T-Mobile’s Sprint Ambitions Fraught With Peril

The parent company of T-Mobile, the fourth-largest U.S. wireless company, is considering a bid for Sprint Nextel, the carrier just north of it on the size chart, according to a British newspaper.Citing anonymous sources, The Sunday Telegraph reported Sunday that Deutsche Telekom could make the offer within the next few weeks.

T-Mobile USA referred questions to Deutsche Telekom’s media relations office, which did not respond to a request for comment by deadline for this article.

Sprint spokesperson James Fisher said his company had no comment.

Pros and Cons

Such a deal, if it were to happen, would create a large and potentially strong player to nip at the heels of market leaders AT&T and Verizon.

However, it would also present a potentially problematic integration that could cost the combined companies customers and market share, said Chris Collins, a wireless telecom analyst with the Yankee Group.

“There’s a lot of reasons to think this is a bad idea,” Collins told the E-Commerce Times.

Investors didn’t seem to share the sentiment. Sprint shares were up 12 percent by mid-day Monday. Deutsche Telekom was trading slightly down.

Different Cultures

Sprint and T-Mobile run on different technologies. They are geographically disparate, and they also appeal largely to different markets, Collins said. T-Mobile is generally considered a stronger player in the consumer market, with Sprint and its Nextel push-to-talk brand stronger in the enterprise market.

In addition, Sprint is still trying to unwind some of the damage done from its merger with Nextel in 2004.

The deal caused Sprint to write off US$31 billion in related charges and had ramifications for the company’s internal structure and customer relations components that caused it to lose its way to a degree, said Jeff Kagan, an independent telecom industry analyst.

Sprint is two years into a rebuilding effort under CEO Dan Hesse, a former AT&T executive.

“The company has gone a long way,” Kagan told the E-Commerce Times. “Most customers are actually happy. They are repairing the problems. However, the company keeps losing customers, and that has to be turned around.”

Would It Help?

Whether combining the No. 3 and No. 4 wireless companies is the U.S. would accomplish that is another matter.
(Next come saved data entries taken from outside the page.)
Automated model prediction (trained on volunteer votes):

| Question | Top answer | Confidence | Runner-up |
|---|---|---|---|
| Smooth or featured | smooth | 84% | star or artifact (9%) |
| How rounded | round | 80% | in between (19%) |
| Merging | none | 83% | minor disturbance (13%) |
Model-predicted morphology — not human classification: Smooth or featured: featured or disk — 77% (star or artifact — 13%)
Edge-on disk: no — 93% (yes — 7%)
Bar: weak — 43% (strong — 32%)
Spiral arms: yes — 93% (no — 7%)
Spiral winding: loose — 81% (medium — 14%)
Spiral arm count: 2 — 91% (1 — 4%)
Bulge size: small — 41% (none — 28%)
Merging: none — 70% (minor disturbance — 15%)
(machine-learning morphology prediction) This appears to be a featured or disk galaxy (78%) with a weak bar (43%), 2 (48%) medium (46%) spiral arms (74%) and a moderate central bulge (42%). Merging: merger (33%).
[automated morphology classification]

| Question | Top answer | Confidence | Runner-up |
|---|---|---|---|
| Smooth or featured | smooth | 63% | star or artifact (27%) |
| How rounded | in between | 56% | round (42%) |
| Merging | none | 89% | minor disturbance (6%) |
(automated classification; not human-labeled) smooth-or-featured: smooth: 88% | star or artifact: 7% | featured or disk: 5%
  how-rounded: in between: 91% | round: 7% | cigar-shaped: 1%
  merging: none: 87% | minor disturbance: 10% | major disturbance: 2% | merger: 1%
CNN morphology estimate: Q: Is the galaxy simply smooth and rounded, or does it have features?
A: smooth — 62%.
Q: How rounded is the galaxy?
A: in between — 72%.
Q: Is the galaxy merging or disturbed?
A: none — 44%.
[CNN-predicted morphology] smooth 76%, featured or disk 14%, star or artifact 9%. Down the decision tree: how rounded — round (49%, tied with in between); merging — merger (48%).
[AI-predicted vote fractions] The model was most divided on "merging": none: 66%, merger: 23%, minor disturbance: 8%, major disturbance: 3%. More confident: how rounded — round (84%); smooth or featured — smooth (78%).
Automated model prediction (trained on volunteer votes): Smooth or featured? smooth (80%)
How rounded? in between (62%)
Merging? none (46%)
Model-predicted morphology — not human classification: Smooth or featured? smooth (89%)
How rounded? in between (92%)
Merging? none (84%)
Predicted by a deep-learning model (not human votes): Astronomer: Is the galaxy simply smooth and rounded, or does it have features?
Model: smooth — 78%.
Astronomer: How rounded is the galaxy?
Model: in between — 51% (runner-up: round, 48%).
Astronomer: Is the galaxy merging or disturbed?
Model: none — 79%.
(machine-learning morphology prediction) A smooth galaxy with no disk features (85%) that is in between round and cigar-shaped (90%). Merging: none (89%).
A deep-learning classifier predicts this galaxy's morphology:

A merger would be a better strategy than T-Mobile swallowing Sprint whole, but even a merger would be difficult, suggested Kagan.

“Sprint is already two companies — Sprint and Nextel,” he said. “A merger with T-Mobile would turn it into three companies. It may be difficult to integrate all three pieces. Not undoable, but difficult.”

Making the Case

Risks aside, it does make some sense for the companies to combine, according to Collins.

“We’re in a much more mature industry now,” he said. “We’re forecasting next to no growth in subscriber base.”

A combined company could stand a better chance of grabbing market share from the leaders, said Collins.

The two are the most likely candidates for a combination; there aren’t any other major wireless providers the size of T-Mobile or Sprint.

“The market is really shaping up so there are two very dominant players, AT&T and Verizon, competing with one another,” Collins said. “There’s enough room for a third player, but it’s going to be hard for a third and fourth player to compete.”